马车辘辘前行。沈清禾掀开帘子一角,看见琅琊城钟楼的方向,又有火光亮起。这次不是幽蓝色,而是血红。

“母亲。”瑾儿突然开口,“我不怕。”

沈清禾低头,看见孩子眼中的坚定。她伸手抱紧瑾儿,心中却满是不安。朝廷这次动作太快,分明是有备而来。而谢厌舟让她别怕,可他自己呢?留在琅琊的他,又该如何应对接下来的风暴?

马车驶出城门时,沈清禾听见身后传来沉闷的关门声。她回头看去,琅琊城门在月光下缓缓闭合,仿佛一张巨口,将她和谢厌舟隔在两个世界。

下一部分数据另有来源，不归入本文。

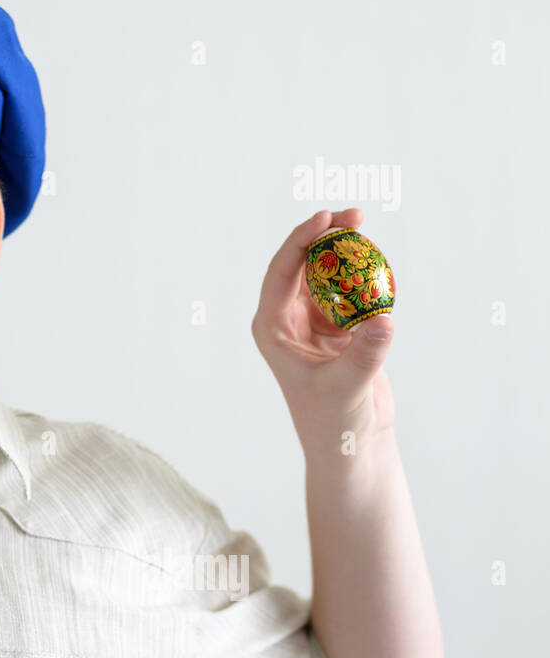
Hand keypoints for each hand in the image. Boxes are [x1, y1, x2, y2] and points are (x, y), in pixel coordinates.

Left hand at [251, 208, 394, 450]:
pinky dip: (364, 276)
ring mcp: (311, 322)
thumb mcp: (348, 388)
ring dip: (346, 251)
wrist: (351, 443)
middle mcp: (286, 320)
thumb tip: (385, 321)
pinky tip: (382, 266)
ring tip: (367, 225)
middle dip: (325, 236)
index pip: (280, 273)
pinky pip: (349, 290)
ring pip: (326, 274)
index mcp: (271, 328)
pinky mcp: (337, 328)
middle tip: (355, 214)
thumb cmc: (335, 422)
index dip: (300, 241)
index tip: (325, 218)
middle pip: (301, 264)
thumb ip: (365, 355)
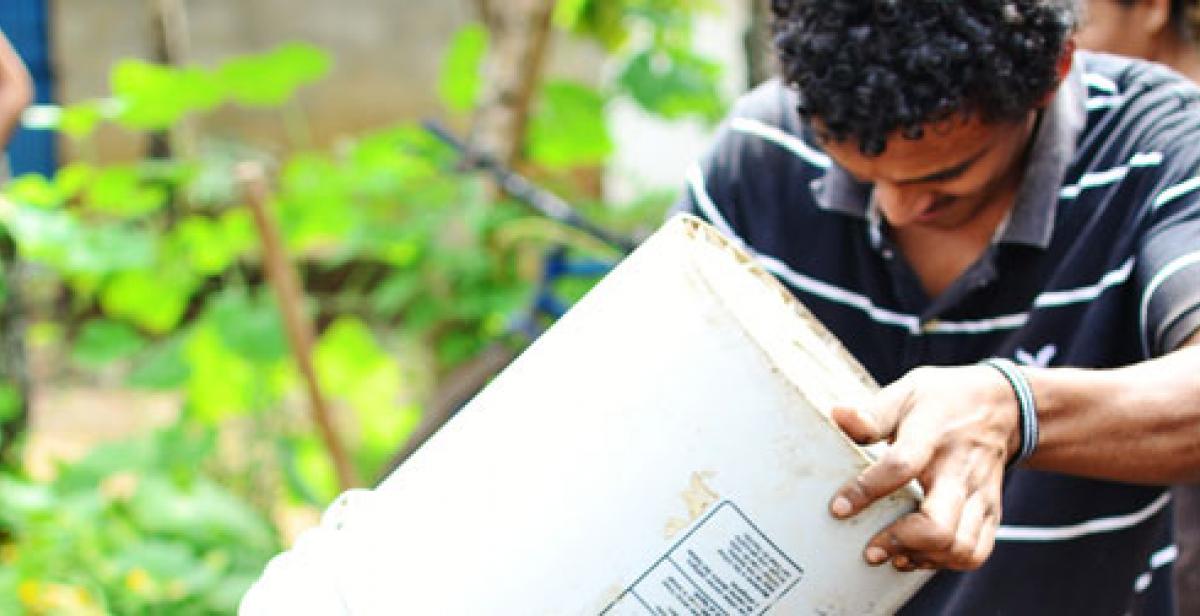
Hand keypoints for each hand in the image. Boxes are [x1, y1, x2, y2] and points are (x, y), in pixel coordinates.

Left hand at [828, 365, 1021, 571]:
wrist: (1003, 407)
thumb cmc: (943, 401)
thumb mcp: (906, 392)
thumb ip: (872, 413)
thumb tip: (838, 415)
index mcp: (932, 436)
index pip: (901, 466)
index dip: (867, 490)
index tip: (839, 508)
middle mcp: (959, 470)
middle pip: (938, 523)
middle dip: (901, 542)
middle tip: (870, 549)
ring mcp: (979, 495)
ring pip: (960, 546)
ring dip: (923, 557)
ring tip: (892, 555)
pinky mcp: (990, 512)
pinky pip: (976, 551)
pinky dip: (946, 563)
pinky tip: (918, 556)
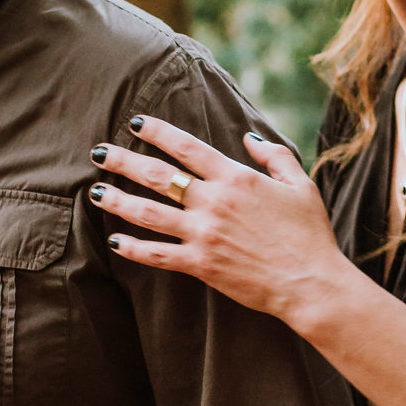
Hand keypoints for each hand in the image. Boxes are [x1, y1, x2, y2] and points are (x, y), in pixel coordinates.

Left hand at [89, 115, 348, 328]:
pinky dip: (134, 248)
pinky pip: (158, 255)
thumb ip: (274, 156)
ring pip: (149, 213)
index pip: (187, 147)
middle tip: (98, 153)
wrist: (310, 282)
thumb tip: (249, 137)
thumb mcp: (301, 184)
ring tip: (95, 192)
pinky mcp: (201, 264)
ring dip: (118, 201)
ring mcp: (204, 234)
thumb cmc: (310, 233)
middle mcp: (214, 202)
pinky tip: (115, 241)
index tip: (134, 123)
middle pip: (157, 176)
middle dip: (123, 161)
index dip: (157, 131)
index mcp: (236, 178)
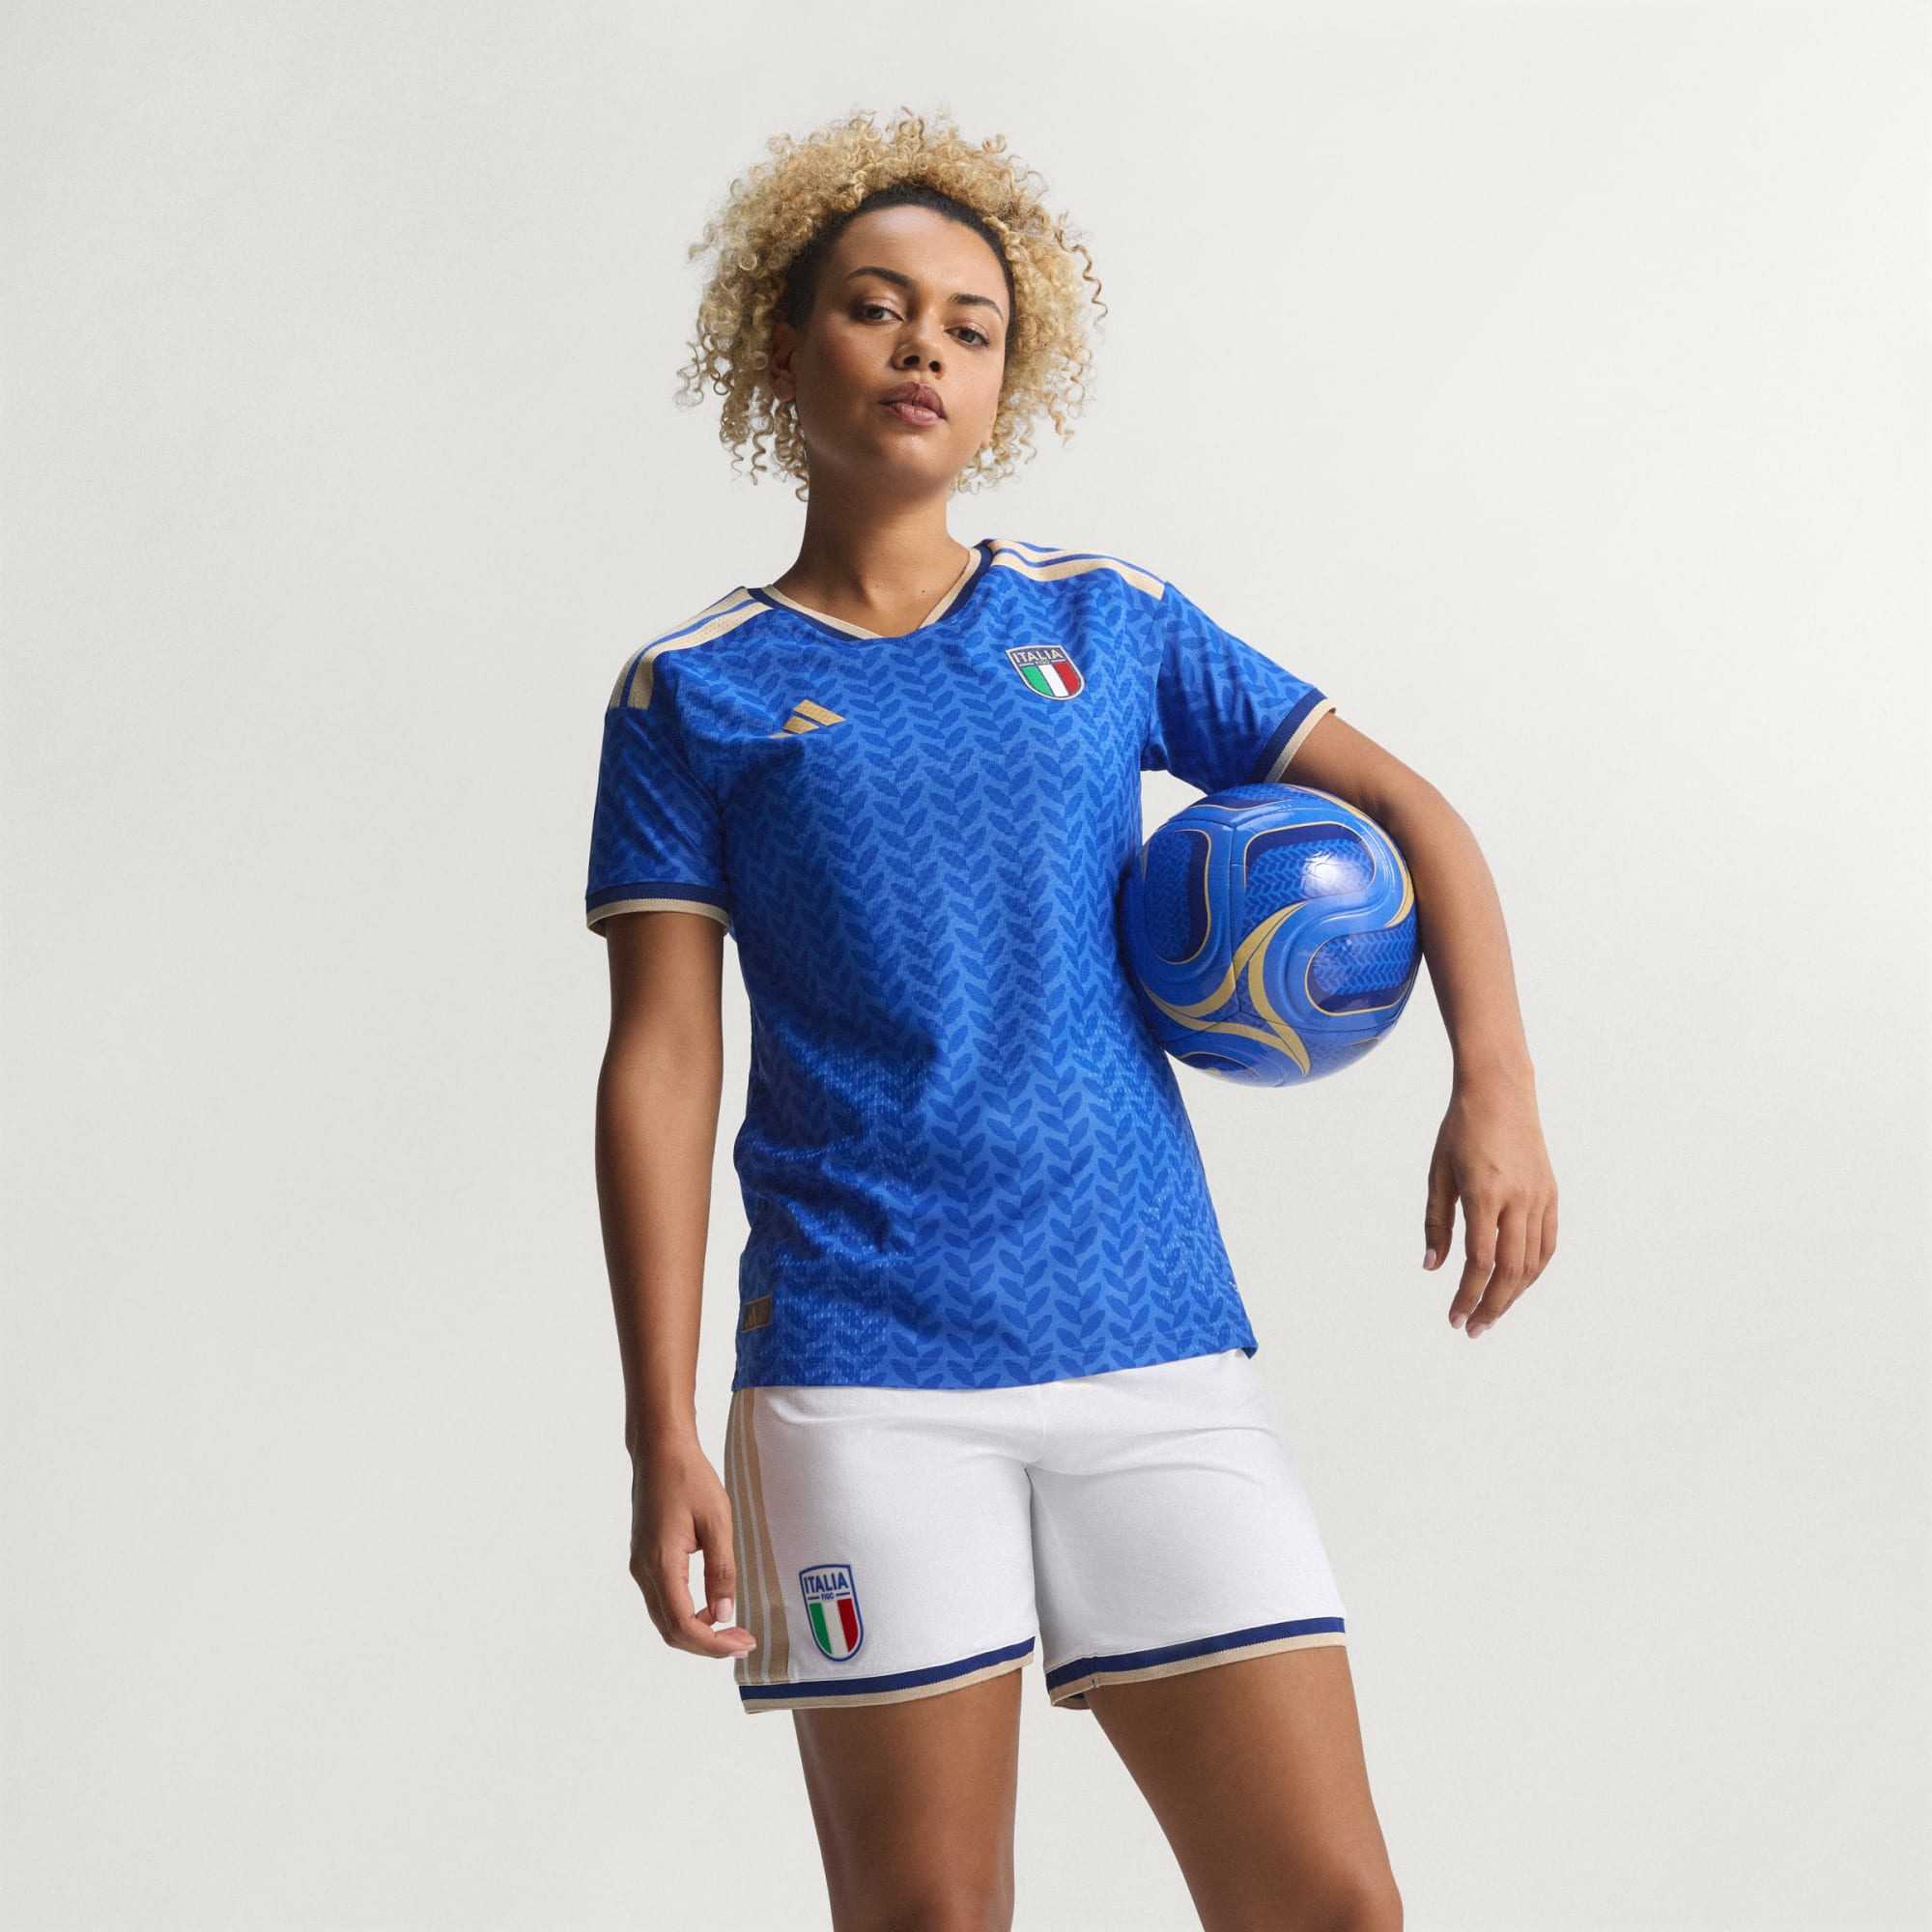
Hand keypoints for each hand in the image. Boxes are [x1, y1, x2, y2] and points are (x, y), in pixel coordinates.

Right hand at [628, 1434, 757, 1659]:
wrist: (660, 1451)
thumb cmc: (690, 1479)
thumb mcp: (717, 1522)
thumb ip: (721, 1571)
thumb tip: (724, 1614)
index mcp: (661, 1563)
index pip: (683, 1625)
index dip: (713, 1644)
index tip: (743, 1642)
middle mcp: (644, 1571)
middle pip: (670, 1630)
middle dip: (707, 1644)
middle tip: (742, 1640)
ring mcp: (640, 1566)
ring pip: (665, 1618)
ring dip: (696, 1630)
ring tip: (731, 1625)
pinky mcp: (644, 1559)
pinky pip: (663, 1600)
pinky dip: (686, 1612)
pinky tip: (711, 1603)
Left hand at [1422, 1074, 1557, 1338]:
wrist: (1501, 1091)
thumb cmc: (1461, 1128)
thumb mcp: (1438, 1173)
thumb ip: (1436, 1222)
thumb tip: (1433, 1267)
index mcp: (1485, 1193)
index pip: (1480, 1261)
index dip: (1467, 1295)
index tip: (1454, 1318)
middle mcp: (1518, 1199)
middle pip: (1511, 1270)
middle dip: (1492, 1306)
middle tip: (1473, 1329)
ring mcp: (1540, 1197)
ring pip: (1533, 1262)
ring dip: (1513, 1294)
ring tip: (1491, 1313)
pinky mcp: (1551, 1194)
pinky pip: (1547, 1243)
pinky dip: (1533, 1270)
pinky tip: (1516, 1283)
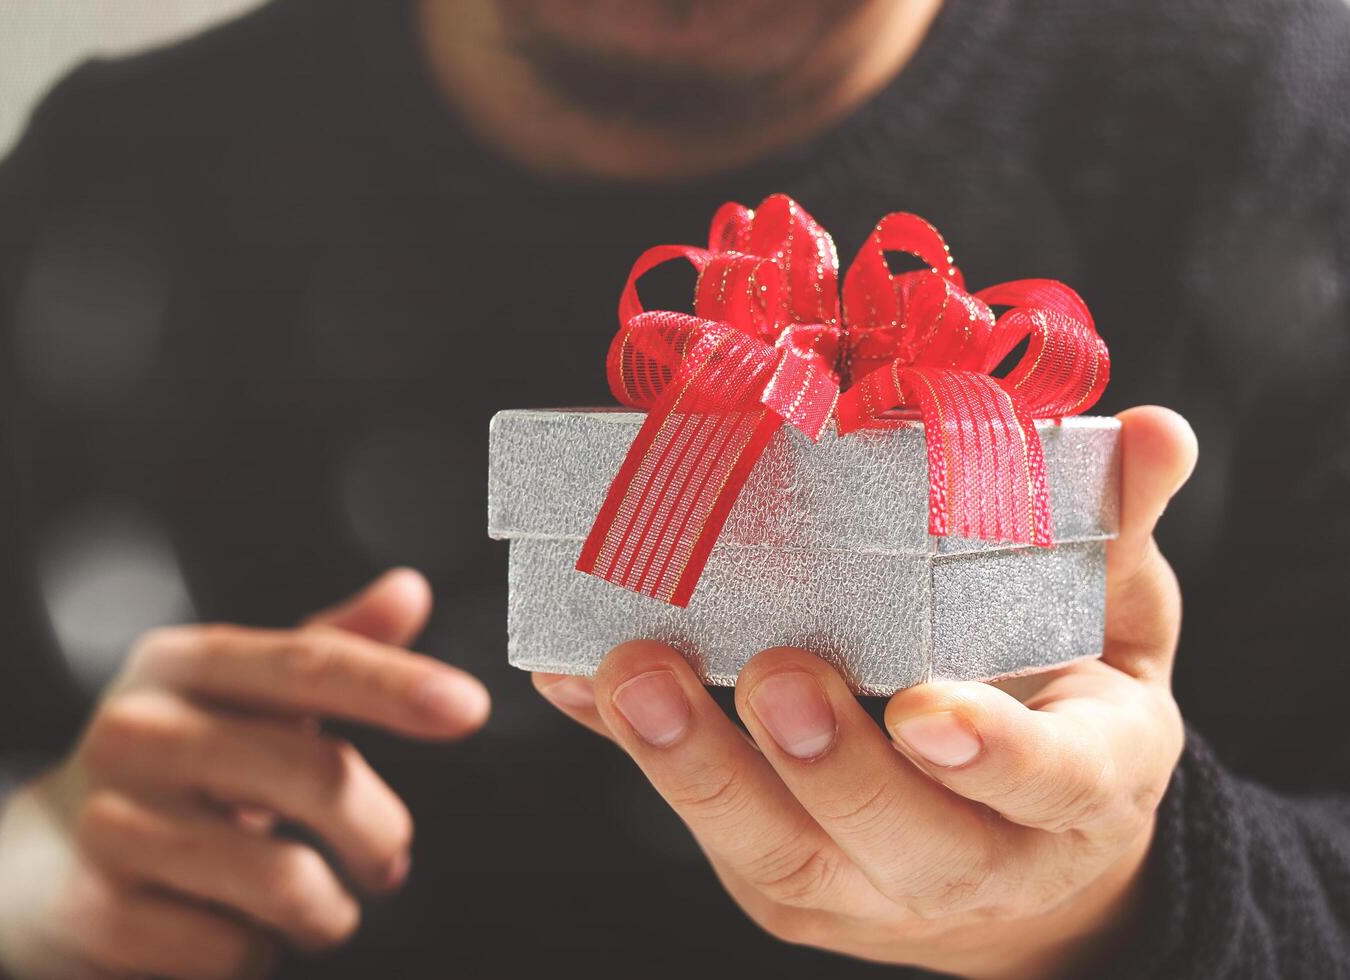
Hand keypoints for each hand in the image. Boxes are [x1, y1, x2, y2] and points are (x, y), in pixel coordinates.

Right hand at [0, 568, 488, 979]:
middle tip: (388, 860)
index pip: (307, 661)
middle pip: (311, 772)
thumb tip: (412, 589)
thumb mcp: (238, 694)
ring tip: (321, 907)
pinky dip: (259, 954)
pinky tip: (238, 931)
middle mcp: (140, 731)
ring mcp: (109, 823)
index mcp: (184, 665)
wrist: (35, 859)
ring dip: (328, 908)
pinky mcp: (94, 911)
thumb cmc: (174, 766)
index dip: (393, 683)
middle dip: (379, 830)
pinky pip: (230, 948)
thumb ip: (328, 647)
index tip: (469, 706)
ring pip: (283, 878)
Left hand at [534, 406, 1196, 977]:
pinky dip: (638, 757)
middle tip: (771, 671)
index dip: (991, 754)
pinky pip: (708, 830)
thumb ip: (1117, 533)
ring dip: (698, 768)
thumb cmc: (1065, 715)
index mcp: (1081, 788)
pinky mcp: (787, 886)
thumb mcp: (1113, 627)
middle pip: (900, 838)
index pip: (1050, 784)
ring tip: (635, 673)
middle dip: (826, 763)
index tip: (925, 706)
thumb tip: (1157, 429)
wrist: (1029, 864)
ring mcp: (870, 888)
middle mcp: (977, 858)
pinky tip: (582, 683)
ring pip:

车厢里,陈阁老突然开口:“王妃,老夫有句话不知当讲不当讲。”

沈清禾收回目光:“陈大人请说。”

“镇南王是个聪明人,聪明到让人忌惮。”陈阁老叹息,“可越是聪明,越容易聪明反被聪明误。王妃身为枕边人,该劝的时候,还是要劝。”

沈清禾垂眸:“民妇不懂朝堂之事。”

“不懂?”陈阁老笑了,“云锦阁和清风茗,可都是王妃的手笔。京城那些贵妇人,如今谁不夸王妃经商有道?”他顿了顿,“只是老夫好奇,王妃这些手段,是跟谁学的?”

沈清禾心头一紧。她知道陈阁老这是在试探,云锦阁的会员制、饥饿营销,这些手段在大昭朝闻所未闻。若是说不出个合理来由,难免让人怀疑。